[Saved data entries]

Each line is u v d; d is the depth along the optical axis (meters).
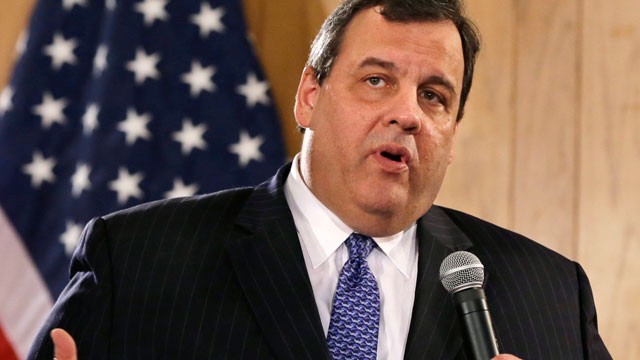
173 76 6.55
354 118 3.97
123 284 3.93
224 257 4.03
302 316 3.86
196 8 6.66
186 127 6.53
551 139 6.70
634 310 6.61
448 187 6.73
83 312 3.87
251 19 6.86
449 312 4.05
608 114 6.67
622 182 6.64
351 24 4.11
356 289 4.00
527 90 6.73
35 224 6.41
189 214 4.17
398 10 4.04
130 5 6.58
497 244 4.47
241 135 6.56
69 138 6.53
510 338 4.12
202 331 3.82
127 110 6.47
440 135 4.07
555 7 6.71
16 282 6.33
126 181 6.41
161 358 3.80
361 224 4.05
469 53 4.33
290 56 6.84
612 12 6.68
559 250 6.68
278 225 4.14
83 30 6.64
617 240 6.63
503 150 6.72
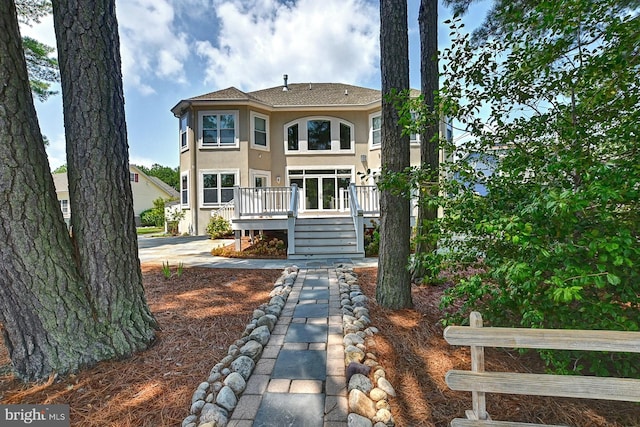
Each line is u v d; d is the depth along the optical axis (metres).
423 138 4.73
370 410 2.03
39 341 2.38
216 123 13.47
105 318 2.65
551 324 2.23
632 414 2.04
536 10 2.21
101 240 2.65
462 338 1.61
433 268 2.88
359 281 5.38
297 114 14.10
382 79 3.88
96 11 2.62
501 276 2.28
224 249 8.99
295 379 2.42
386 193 3.91
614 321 2.00
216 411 1.98
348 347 2.74
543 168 2.34
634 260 1.81
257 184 13.84
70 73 2.57
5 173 2.18
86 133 2.60
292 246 8.01
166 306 4.09
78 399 2.17
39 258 2.34
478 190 2.79
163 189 28.19
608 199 1.69
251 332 3.15
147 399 2.17
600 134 2.33
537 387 1.57
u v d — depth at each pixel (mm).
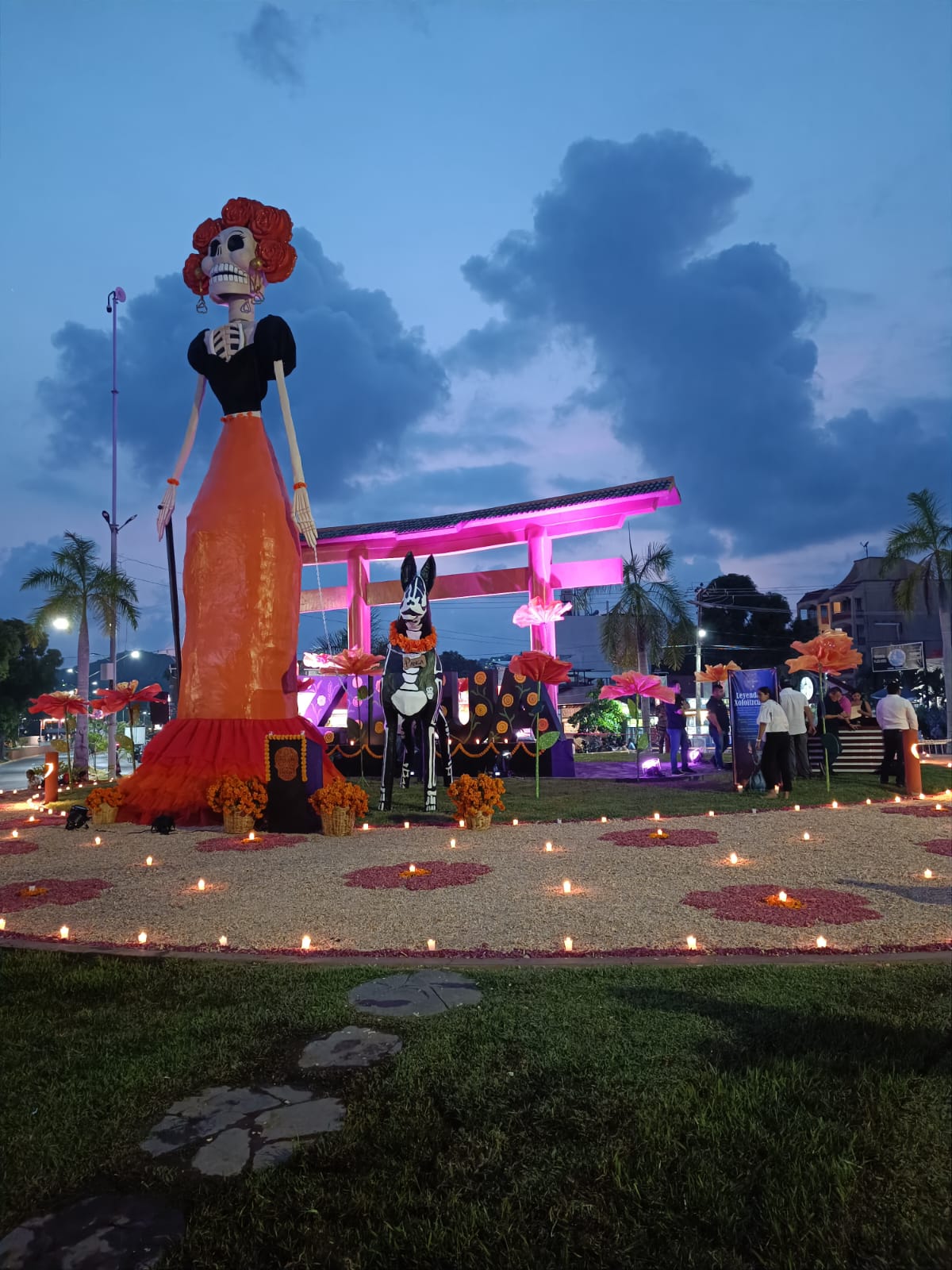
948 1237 2605
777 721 15109
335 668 19453
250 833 12453
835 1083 3561
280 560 15875
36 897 8359
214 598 15492
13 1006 4961
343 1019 4531
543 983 5043
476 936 6414
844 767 19109
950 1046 3924
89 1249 2707
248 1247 2691
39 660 54469
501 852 10297
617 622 31484
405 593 14648
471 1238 2688
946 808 12984
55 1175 3115
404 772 18609
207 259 16469
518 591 25609
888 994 4652
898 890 7637
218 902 7930
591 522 25188
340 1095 3666
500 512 26219
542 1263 2580
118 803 14094
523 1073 3777
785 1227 2689
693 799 14930
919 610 60000
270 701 15453
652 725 31578
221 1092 3732
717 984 4918
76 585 28219
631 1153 3115
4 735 54000
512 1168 3053
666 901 7387
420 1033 4293
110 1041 4340
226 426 16562
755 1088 3521
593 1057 3908
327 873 9227
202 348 16609
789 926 6410
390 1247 2670
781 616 60125
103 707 20703
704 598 58750
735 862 9094
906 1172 2939
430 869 9148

_What to produce_
Your answer should consist of the lines above between those holding "189 214 4.17" and "536 10 2.21", inclusive, reproduced word for word and without pictures.

_Solution to the exercise_
189 214 4.17
398 10 4.04
130 5 6.58
497 244 4.47
241 135 6.56
69 138 6.53
510 338 4.12
202 331 3.82
127 110 6.47
440 135 4.07
555 7 6.71
16 282 6.33
126 181 6.41
161 358 3.80
361 224 4.05
469 53 4.33
290 56 6.84
612 12 6.68
559 250 6.68
278 225 4.14
83 30 6.64
617 240 6.63
503 150 6.72
Each line is u v d; d is the depth along the optical axis (metres).
423 138 4.73
370 410 2.03
39 341 2.38
216 123 13.47
105 318 2.65
551 324 2.23
632 414 2.04
536 10 2.21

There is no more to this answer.